■ EXERCISE INSTRUCTIONS
Copy out every line from the records that includes "equitable".

■ INPUT DATA
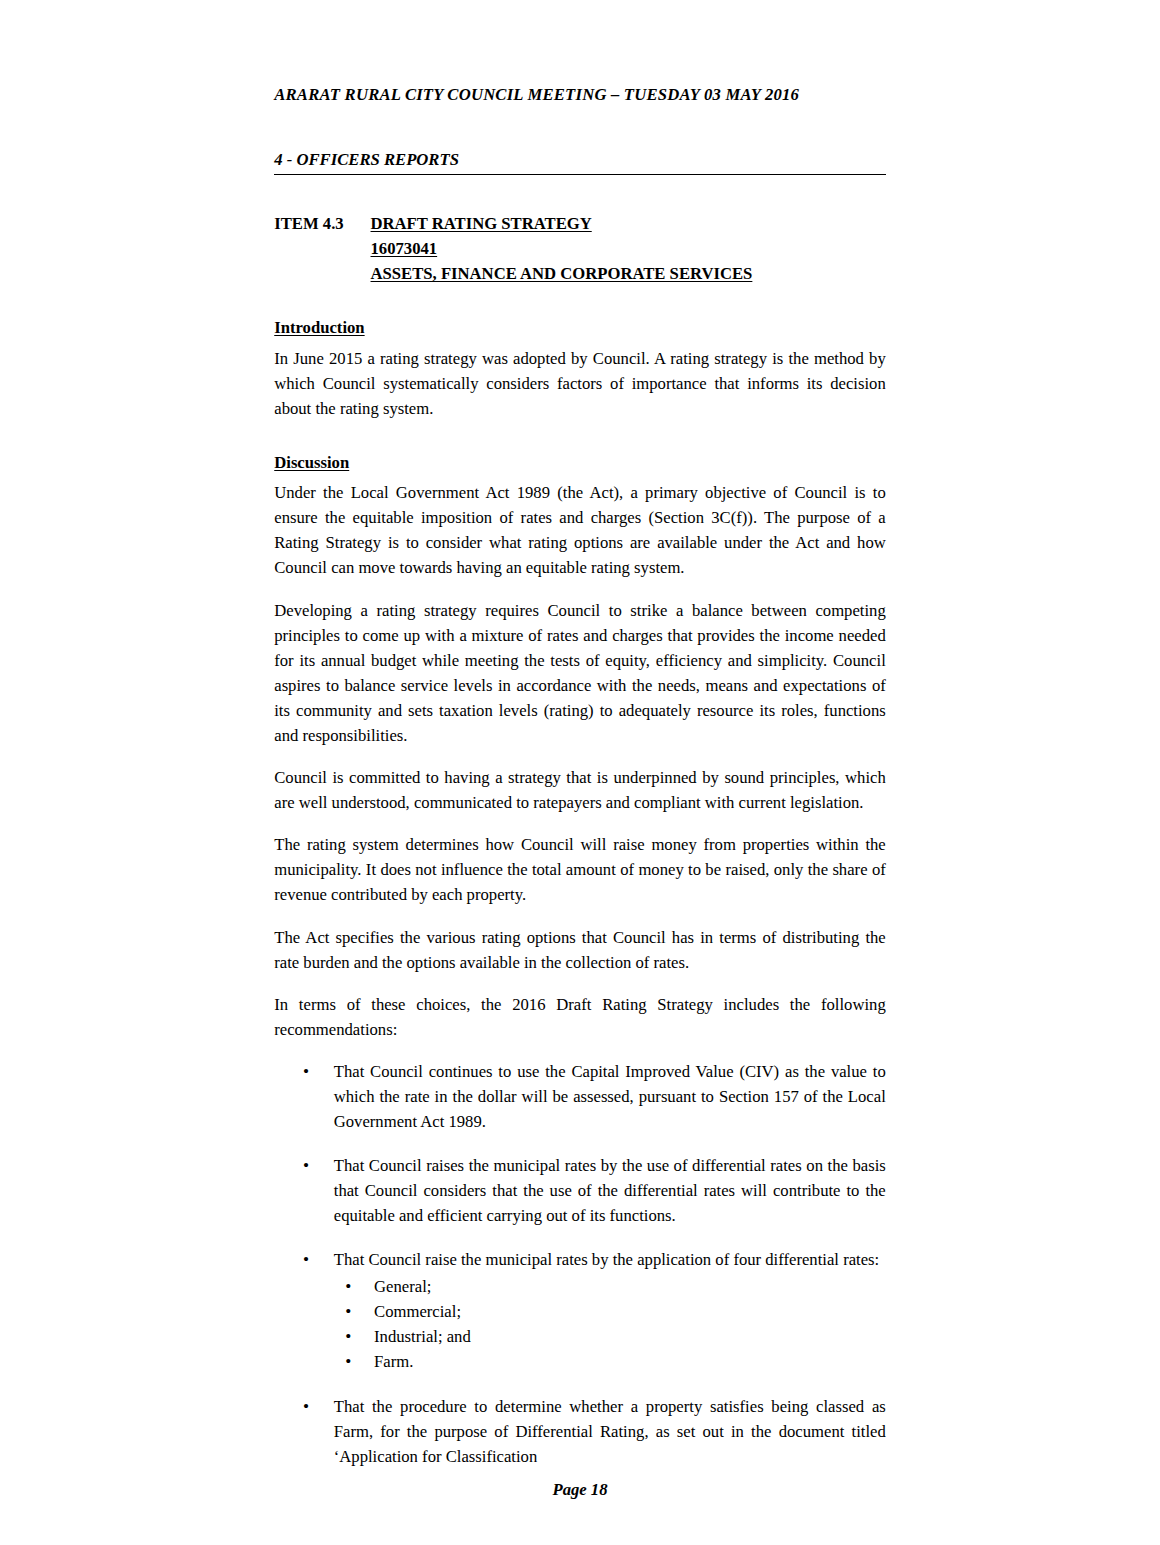ARARAT RURAL CITY COUNCIL MEETING – TUESDAY 03 MAY 2016
4 - OFFICERS REPORTS
ITEM 4.3
DRAFT RATING STRATEGY 16073041 ASSETS, FINANCE AND CORPORATE SERVICES
Introduction
In June 2015 a rating strategy was adopted by Council. A rating strategy is the method by which Council systematically considers factors of importance that informs its decision about the rating system.
Discussion
Under the Local Government Act 1989 (the Act), a primary objective of Council is to ensure the equitable imposition of rates and charges (Section 3C(f)). The purpose of a Rating Strategy is to consider what rating options are available under the Act and how Council can move towards having an equitable rating system.
Developing a rating strategy requires Council to strike a balance between competing principles to come up with a mixture of rates and charges that provides the income needed for its annual budget while meeting the tests of equity, efficiency and simplicity. Council aspires to balance service levels in accordance with the needs, means and expectations of its community and sets taxation levels (rating) to adequately resource its roles, functions and responsibilities.
Council is committed to having a strategy that is underpinned by sound principles, which are well understood, communicated to ratepayers and compliant with current legislation.
The rating system determines how Council will raise money from properties within the municipality. It does not influence the total amount of money to be raised, only the share of revenue contributed by each property.
The Act specifies the various rating options that Council has in terms of distributing the rate burden and the options available in the collection of rates.
In terms of these choices, the 2016 Draft Rating Strategy includes the following recommendations:
That Council continues to use the Capital Improved Value (CIV) as the value to which the rate in the dollar will be assessed, pursuant to Section 157 of the Local Government Act 1989.
That Council raises the municipal rates by the use of differential rates on the basis that Council considers that the use of the differential rates will contribute to the equitable and efficient carrying out of its functions.
That Council raise the municipal rates by the application of four differential rates:
General;
Commercial;
Industrial; and
Farm.
That the procedure to determine whether a property satisfies being classed as Farm, for the purpose of Differential Rating, as set out in the document titled ‘Application for Classification
Page 18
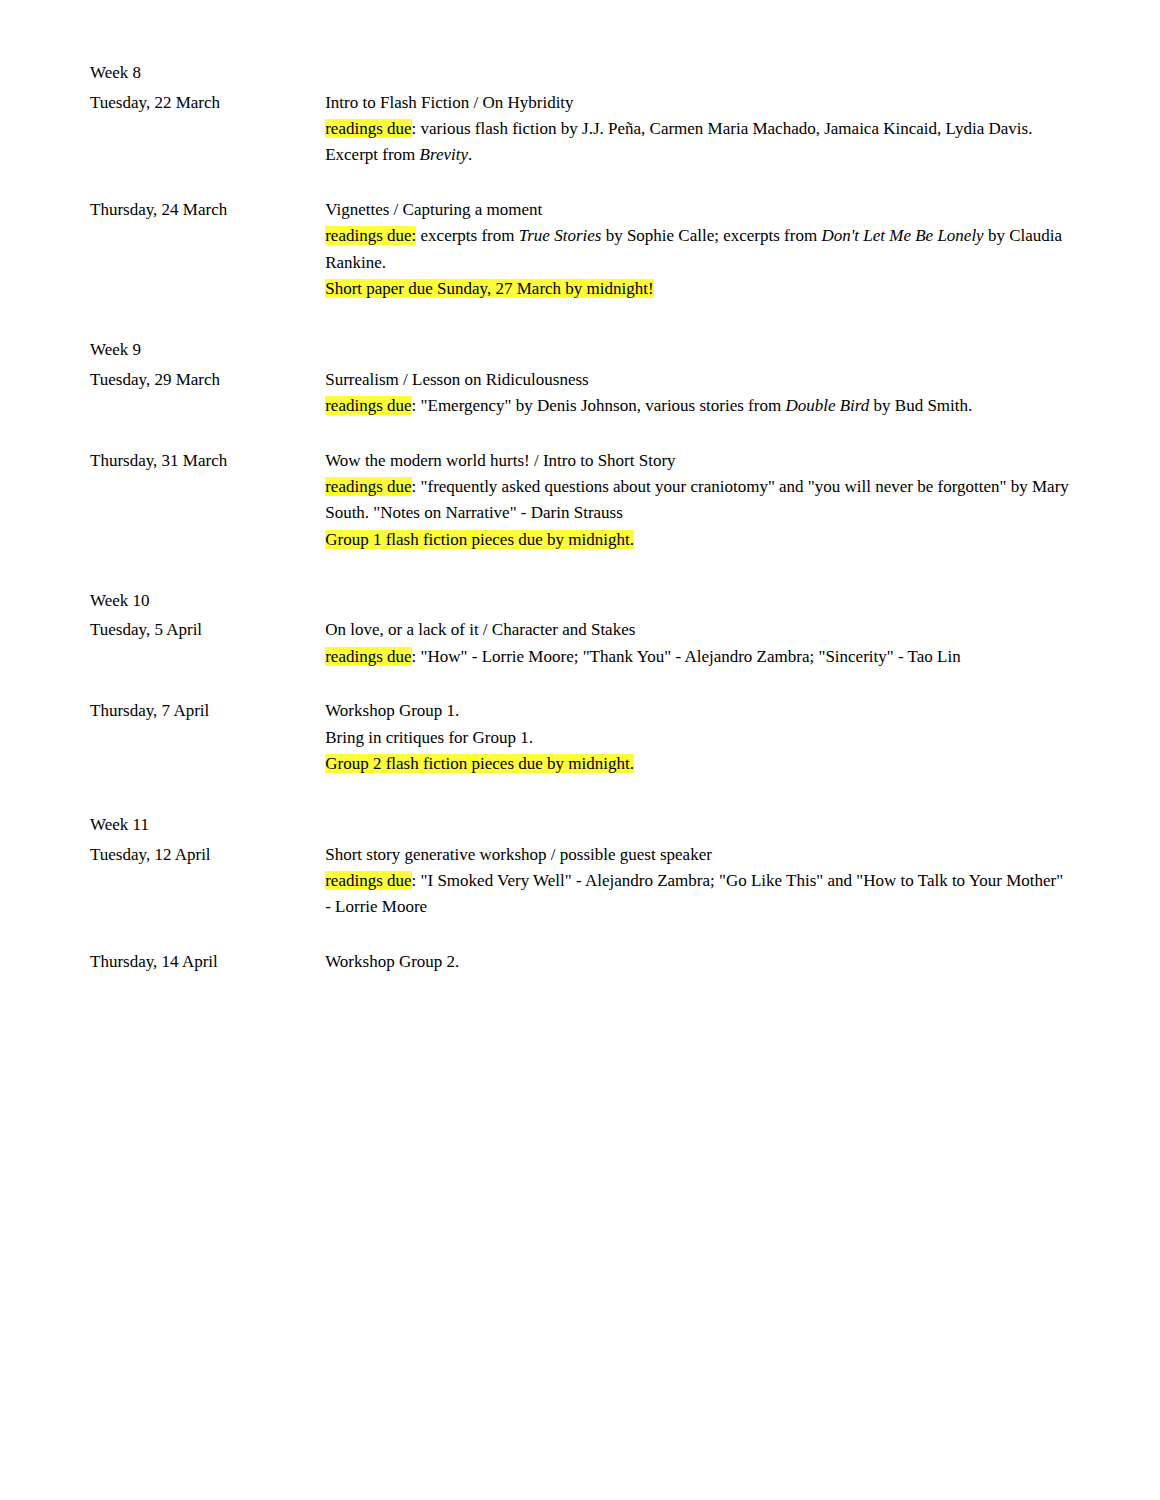Week 8
| Tuesday, 22 March | Intro to Flash Fiction / On Hybridity readings due : various flash fiction by J.J. Peña, Carmen Maria Machado, Jamaica Kincaid, Lydia Davis. Excerpt from Brevity . |
| Thursday, 24 March | Vignettes / Capturing a moment readings due: excerpts from True Stories by Sophie Calle; excerpts from Don't Let Me Be Lonely by Claudia Rankine. Short paper due Sunday, 27 March by midnight! |
Week 9
| Tuesday, 29 March | Surrealism / Lesson on Ridiculousness readings due : "Emergency" by Denis Johnson, various stories from Double Bird by Bud Smith. |
| Thursday, 31 March | Wow the modern world hurts! / Intro to Short Story readings due : "frequently asked questions about your craniotomy" and "you will never be forgotten" by Mary South. "Notes on Narrative" - Darin Strauss Group 1 flash fiction pieces due by midnight. |
Week 10
| Tuesday, 5 April | On love, or a lack of it / Character and Stakes readings due : "How" - Lorrie Moore; "Thank You" - Alejandro Zambra; "Sincerity" - Tao Lin |
| Thursday, 7 April | Workshop Group 1. Bring in critiques for Group 1. Group 2 flash fiction pieces due by midnight. |
Week 11
| Tuesday, 12 April | Short story generative workshop / possible guest speaker readings due : "I Smoked Very Well" - Alejandro Zambra; "Go Like This" and "How to Talk to Your Mother" - Lorrie Moore |
| Thursday, 14 April | Workshop Group 2. |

■ ANSWER SPACE
Under the Local Government Act 1989 (the Act), a primary objective of Council is to ensure the equitable imposition of rates and charges (Section 3C(f)). The purpose of a Rating Strategy is to consider what rating options are available under the Act and how Council can move towards having an equitable rating system.
That Council raises the municipal rates by the use of differential rates on the basis that Council considers that the use of the differential rates will contribute to the equitable and efficient carrying out of its functions.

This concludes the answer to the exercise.